Затем объявился в России другой самозванец Лжедмитрий II, "Тушинский вор". В Тушино собрались вокруг него не только поляки, но и русские бояре, недовольные тогдашним Московским царем Василием Шуйским. Из Тушина вели переговоры с Польшей о приглашении на Московский престол польского королевича Владислава, и в проект договора между тушинцами и польским правительством был внесен особый пункт: "а жидам в Московском государстве с торгом и другими делами бывать не позволят". Но этот договор так и остался на бумаге, и в 1613 году царем стал молодой Михаил Федорович Романов. В его царствование посетил Москву иностранец Олеарий и отметил в своих записках, что русские "крайне неохотно видят и слушают папистов (католиков) и иудеев". Однако в еврейских документах первой половины семнадцатого века есть, тем не менее, упоминания о том, что евреи бывали в России: "после того, как я сам был в Москве", "я прибыл в Москву", "одно лицо, прибывшее из страны Московской" - и другие подобные указания.

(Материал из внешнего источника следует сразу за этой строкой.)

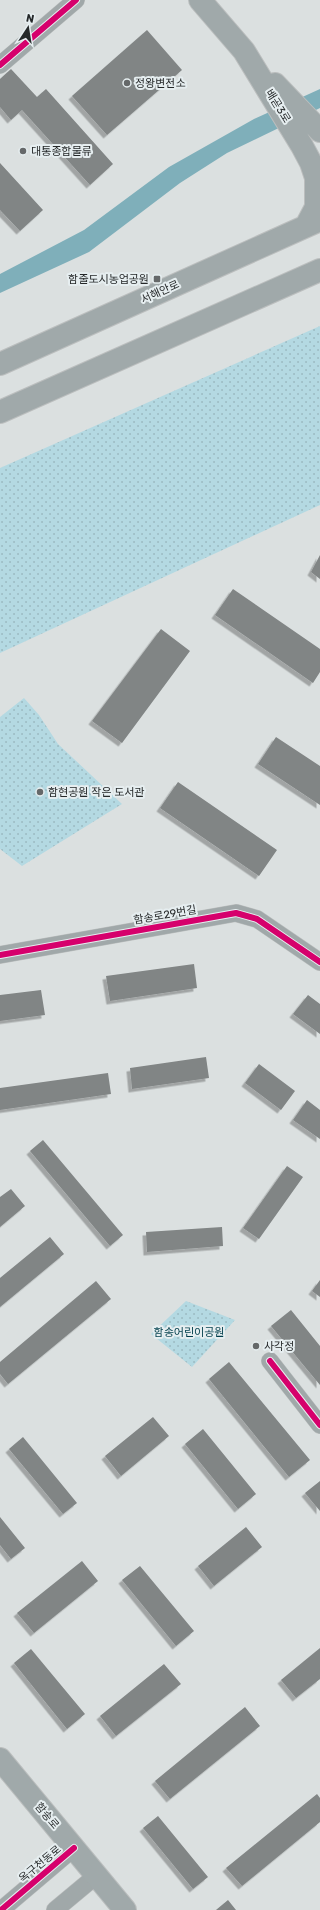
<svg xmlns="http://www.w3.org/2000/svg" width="320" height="1910" viewBox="0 0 320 1910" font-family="Rubik,'Noto Sans KR',sans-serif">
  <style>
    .park { fill: url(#park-dots) }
    .water { fill: #7fafba }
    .building { fill: #818585; filter: url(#shadow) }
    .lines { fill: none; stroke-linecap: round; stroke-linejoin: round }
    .minor-casing { stroke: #bbbebe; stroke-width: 18 }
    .major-casing { stroke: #bbbebe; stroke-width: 24 }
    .minor { stroke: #a0a8a9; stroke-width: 17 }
    .major { stroke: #a0a9aa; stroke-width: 22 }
    .cycleway-casing { stroke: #e6eef0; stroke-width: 8 }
    .cycleway { stroke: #d6006c; stroke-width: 6 }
    .poi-dot { fill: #656869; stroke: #e6eef0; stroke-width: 1.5 }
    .labels { text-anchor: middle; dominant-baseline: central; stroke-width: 4; stroke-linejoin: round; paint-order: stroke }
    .poi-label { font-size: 11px; fill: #252829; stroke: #e6eef0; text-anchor: start }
    .street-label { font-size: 11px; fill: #252829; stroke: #e6eef0 }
    .park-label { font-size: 11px; fill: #003e4b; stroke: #e6eef0 }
  </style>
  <defs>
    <pattern id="park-dots" width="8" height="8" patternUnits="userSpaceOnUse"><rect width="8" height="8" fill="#b4d9e2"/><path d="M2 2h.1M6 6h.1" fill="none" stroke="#9bbac2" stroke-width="1.8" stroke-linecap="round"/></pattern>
    <filter id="shadow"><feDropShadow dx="-3.5" dy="3.5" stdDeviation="0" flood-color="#0004"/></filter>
  </defs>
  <rect width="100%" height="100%" fill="#dbe0e0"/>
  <path class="park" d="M320,326V505L0,653V468Z
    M24,698L39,715L58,744L122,804L22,866L0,849V717Z
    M186,1301L235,1320L192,1367L151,1334Z"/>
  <path class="water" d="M320,89V108L227,153L180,183L89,252L0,293V274L84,230L169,167L254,119Z"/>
  <path class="building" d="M147,30L182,70L107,135L72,96Z
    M11,69L37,97L46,89L113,164L90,185L22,110L11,120L0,107V79Z
    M0,163L43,210L20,231L0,210Z
    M320,555V579L311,572Z
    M233,589L320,649V672L313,683L215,615Z
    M161,629L190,651L122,743L92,721Z
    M276,737L320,766V805L258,764Z
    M178,782L277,850L259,876L160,808Z
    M194,964L197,988L110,1001L106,976Z
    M41,990L45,1015L0,1021V995Z
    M308,995L320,1004V1034L293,1014Z
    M206,1057L209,1078L132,1089L130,1068Z
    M259,1064L295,1091L281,1110L245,1083Z
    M108,1073L111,1094L0,1110V1088Z
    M307,1100L320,1110V1139L293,1120Z
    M43,1140L123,1235L110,1246L30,1151Z
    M287,1166L303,1177L259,1239L243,1228Z
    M11,1189L25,1206L0,1227V1197Z
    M222,1227L223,1246L147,1252L146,1232Z
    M50,1237L64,1254L0,1307V1278Z
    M320,1280V1297L312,1291Z
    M96,1281L111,1299L8,1384L0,1374V1362Z
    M291,1310L320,1346V1385L271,1326Z
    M229,1362L310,1460L289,1477L209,1379Z
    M153,1417L169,1436L121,1476L105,1456Z
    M203,1429L256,1494L238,1509L185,1444Z
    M23,1437L77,1503L63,1514L9,1449Z
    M320,1481V1511L305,1493Z
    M0,1517L25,1548L11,1559L0,1545Z
    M246,1527L262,1547L214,1586L198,1566Z
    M82,1561L98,1581L34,1633L17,1613Z
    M140,1566L194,1631L176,1646L122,1580Z
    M320,1648V1679L296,1698L281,1680Z
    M31,1649L85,1714L67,1729L14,1663Z
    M164,1664L181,1684L116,1736L100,1716Z
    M245,1707L260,1726L170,1799L155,1781Z
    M317,1794L320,1798V1822L242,1886L226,1868Z
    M158,1816L208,1877L193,1889L143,1828Z
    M228,1900L236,1910H216Z"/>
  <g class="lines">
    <defs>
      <path id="minor" d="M0,65L76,0
        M0,955L236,913L257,919L320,962
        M270,1361L320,1425
        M1,1910L74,1848
        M55,1910L97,1875"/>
      <path id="major" d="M200,0L244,51L302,146L311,163L316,178V207L306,226
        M275,84L320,131
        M0,364L320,220
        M0,412L320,270
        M0,1759L125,1910"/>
    </defs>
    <use href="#minor" class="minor-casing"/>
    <use href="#major" class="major-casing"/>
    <use href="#minor" class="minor"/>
    <use href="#major" class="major"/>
    <defs>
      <path id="cycleway" d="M0,65L76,0
        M0,955L236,913L257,919L320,962
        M270,1361L320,1425
        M1,1910L74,1848"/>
    </defs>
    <use href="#cycleway" class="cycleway-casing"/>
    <use href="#cycleway" class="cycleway"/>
  </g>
  <g class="poi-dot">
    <circle cx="127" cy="83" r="4"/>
    <circle cx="23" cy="151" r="4"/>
    <rect x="153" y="275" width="8" height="8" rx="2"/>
    <circle cx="40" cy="792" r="4"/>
    <circle cx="256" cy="1346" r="4"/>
  </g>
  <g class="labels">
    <g class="poi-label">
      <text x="135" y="83">정왕변전소</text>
      <text x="31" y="151">대통종합물류</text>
      <text x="149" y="279" text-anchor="end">함줄도시농업공원</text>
      <text x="48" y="792">함현공원 작은 도서관</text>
      <text x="264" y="1346">사각정</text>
    </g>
    <g class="street-label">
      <text transform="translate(278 106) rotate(58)">배곧3로</text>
      <text transform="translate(160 292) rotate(-24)">서해안로</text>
      <text transform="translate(165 915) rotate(-10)">함송로29번길</text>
      <text transform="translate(47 1816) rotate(50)">함송로</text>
      <text transform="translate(40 1864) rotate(-40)">옥구천동로</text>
    </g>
    <g class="park-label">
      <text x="189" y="1332">함송어린이공원</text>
    </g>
  </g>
  <g transform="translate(28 28) rotate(12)" stroke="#e6eef0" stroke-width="3" paint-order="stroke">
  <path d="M0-3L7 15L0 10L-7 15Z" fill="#252829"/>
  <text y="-6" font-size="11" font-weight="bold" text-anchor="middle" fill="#252829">N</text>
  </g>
</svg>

В 1632 году началась война с Польшей. Некоторые польские города сдались русским, и тамошние евреи, попавшие в плен, были отосланы вместе с другими пленниками в отдаленные российские края: кто в Пермь Великую, а кто и в далекую Сибирь -" в службу" и "на пашню". Одни пленники принадлежали государю, а другие, захваченные частными лицами, принадлежали этим людям или тем, кому их затем продавали. В Москве пленников не оставляли, так как опасались, что после заключения мира они вернутся домой и расскажут там обо всем, что делается в российской столице, - а это считалось опасным в военном отношении.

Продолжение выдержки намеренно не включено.